● Extrait
------------------------------------------------------------------------

Les sénégalais se sont réveillés hier avec un nouveau os à ronger avec l’auto-saisine, par le Procureur de la République, de qu’il est convenu d’appeler l’affaire des 74 milliards de deniers publics supposément détournés par Idrissa Seck. Cet acte signe le premier clap de tournage du feuilleton pré-électoral que le Président Macky Sall (il n’y a plus de doute aujourd’hui que c’est lui qui tire directement les ficelles) a décidé de servir, en direct, au peuple sénégalais. Son objectif est de détourner celui-ci des préoccupations majeures du moment (chômage endémique des jeunes, difficultés d’accès aux soins pour certaines franges de la population, pauvreté galopante des personnes du troisième âge, système scolaire et universitaire sous anesthésie, difficultés de terminer certaines infrastructures entamées sous l’air Wade, gabegie et concussion érigées en mode normal de gestion, impunité pour les souteneurs, etc.). Le but ultime de ce nouveau feuilleton est la mise à mort politique d’un adversaire considéré comme un important obstacle à une réélection fortement désirée en 2019.

------------------------------------------------------------------------

Recopiez en entier l'extrait ci-dessus sur l'affaire des 74 milliards, sans y changer un seul mot ni signe.

● Données fournies
------------------------------------------------------------------------

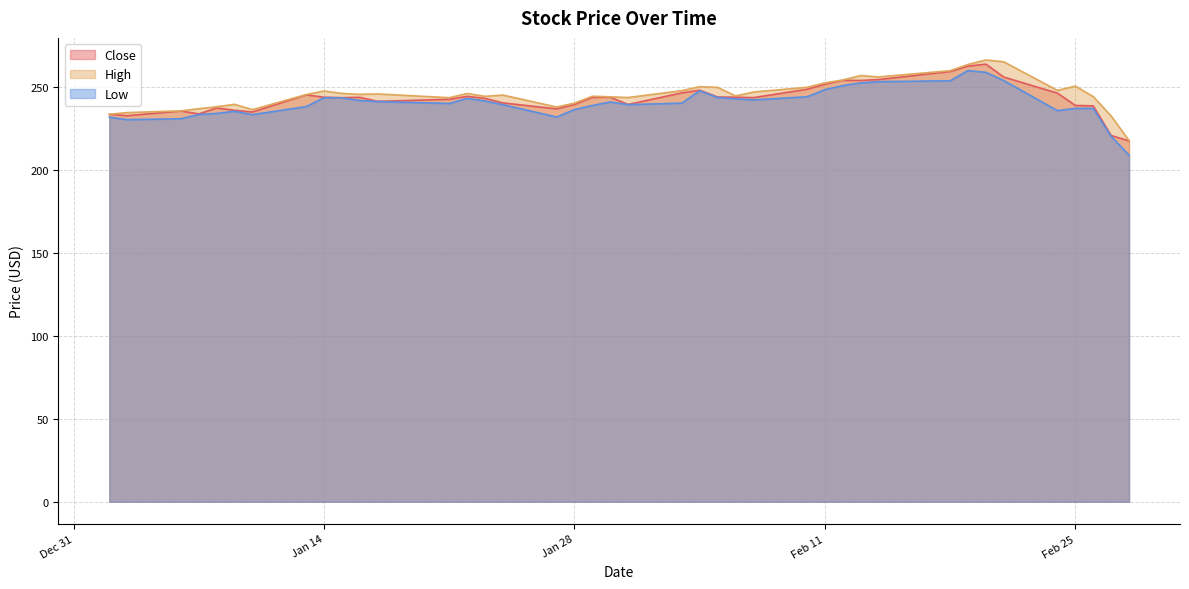

True or false: Low and Close cross at least once.

False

------------------------------------------------------------------------

● Résultat de l'exercice
Les sénégalais se sont réveillés hier avec un nouveau os à ronger avec l’auto-saisine, par le Procureur de la République, de qu’il est convenu d’appeler l’affaire des 74 milliards de deniers publics supposément détournés par Idrissa Seck. Cet acte signe le premier clap de tournage du feuilleton pré-électoral que le Président Macky Sall (il n’y a plus de doute aujourd’hui que c’est lui qui tire directement les ficelles) a décidé de servir, en direct, au peuple sénégalais. Son objectif est de détourner celui-ci des préoccupations majeures du moment (chômage endémique des jeunes, difficultés d’accès aux soins pour certaines franges de la population, pauvreté galopante des personnes du troisième âge, système scolaire et universitaire sous anesthésie, difficultés de terminer certaines infrastructures entamées sous l’air Wade, gabegie et concussion érigées en mode normal de gestion, impunité pour les souteneurs, etc.). Le but ultime de ce nouveau feuilleton est la mise à mort politique d’un adversaire considéré comme un important obstacle à une réélection fortement désirée en 2019.